With the risk dial turned up a few notches higher this year, investors are looking at international equities again. With inflation still a wild card in the markets, investors may want to opt for a low-volatility option such as the Invesco FTSE International Low Beta Equal Weight ETF (IDLB).
It’s easy to see why investors are flocking to these international equities. They’re already seeing outperformance when it comes to major stock market indexes in the United States.
“The MSCI EAFE Index of developed-world stocks outside the US surged by 26.8% from October 2022 through the end of January 2023 in US-dollar terms, outperforming the S&P 500’s 14.3% gain. Four months doesn’t necessarily signal a durable trend,” AllianceBernstein noted in a blog. “However, since US stocks outperformed international stocks for eight of the past 10 years, many investors are rightly asking whether return patterns may shift this year.”
Last year, the greenback performed admirably thanks to monetary policy tightening by the U.S. Federal Reserve, which dialed up the pace of interest rate hikes. This year, that’s expected to diminish, so the effect of the dollar pegged to the rest of the world’s currencies should help prop up international equities.
“In particular, a weaker US dollar and the global implications of China’s reopening are supporting equities outside the US, while several central banks are farther along than the Fed in their monetary policy tightening phases,” the blog added. “Market valuation dynamics could add another impetus for international stocks.”
A Low-Beta Play
IDLB is based on the FTSE Developed ex-U.S. Low Beta Equal Weight Index. The fund generally will invest at least 90% of its total assets in the securities that comprise the index. The index tracks the performance of stocks in the FTSE Developed ex US Index that exhibit low-beta characteristics.
One of the highlights of the fund is its diversification with regard to sector allocation, country allocation, and market cap/style. The fund invests in a variety of sectors spanning from industrials to energy, reducing the over-concentration in one specific sector.

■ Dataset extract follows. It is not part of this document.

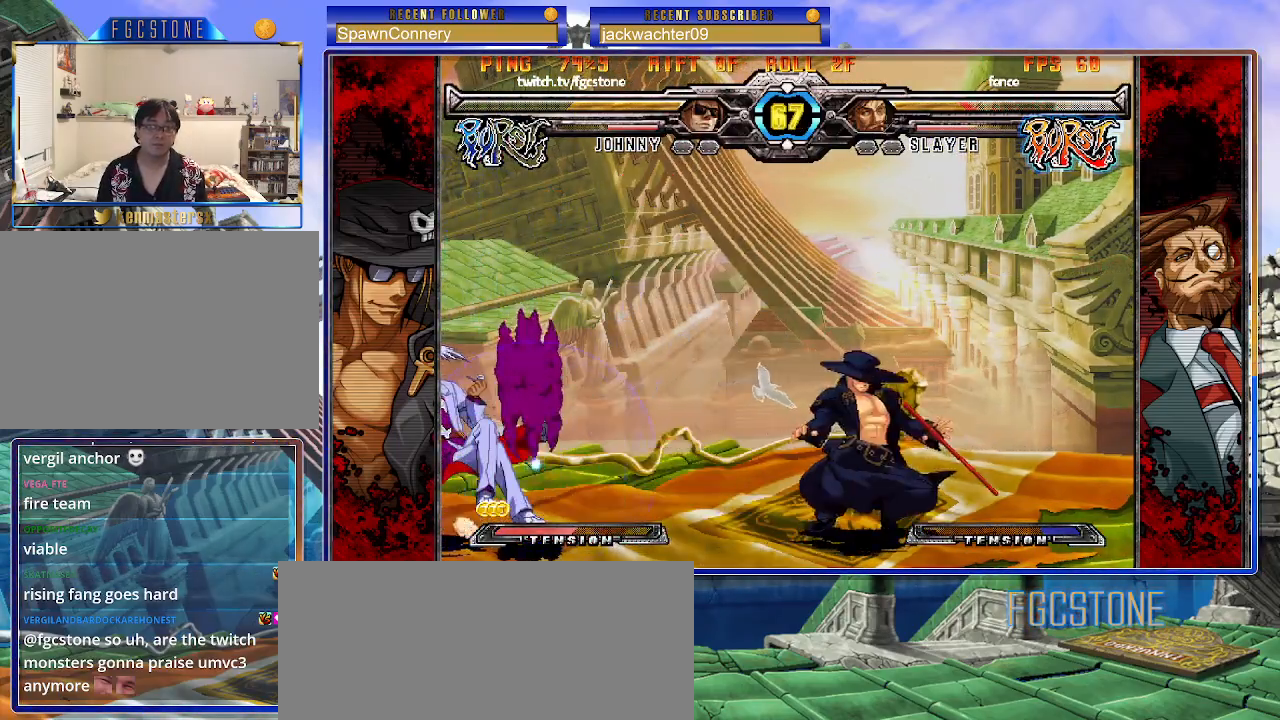
{"buttons": [], "left_stick": "down-left", "events": [[67, "HS", "down"], [167, "HS", "up"], [250, "left_stick", "center"], [300, "left_stick", "down-right"], [367, "left_stick", "down-left"]]}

True to its international focus, the fund invests across a broad range of developed and emerging markets. As of February 17, its top allocation is to Japan (37.6%), but it also has its second-largest allocation to South Korea (9.10%).
Low volatility doesn’t mean the fund only centers exposure on large-cap holdings. The fund spreads its holdings to a mix of market cap sizes as well, with an over 50% concentration in mid-cap holdings, which offer the best of both worlds in terms of volatility protection and growth.